Retype the records exactly, including every line.

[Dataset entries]

Content starts

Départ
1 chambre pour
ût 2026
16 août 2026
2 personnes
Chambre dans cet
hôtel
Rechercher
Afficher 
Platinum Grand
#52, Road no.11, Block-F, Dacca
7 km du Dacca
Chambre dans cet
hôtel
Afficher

Content ends

OUTPUT →
Départ
1 chambre pour
ût 2026
16 août 2026
2 personnes
Chambre dans cet
hôtel
Rechercher
Afficher 
Platinum Grand
#52, Road no.11, Block-F, Dacca
7 km du Dacca
Chambre dans cet
hôtel
Afficher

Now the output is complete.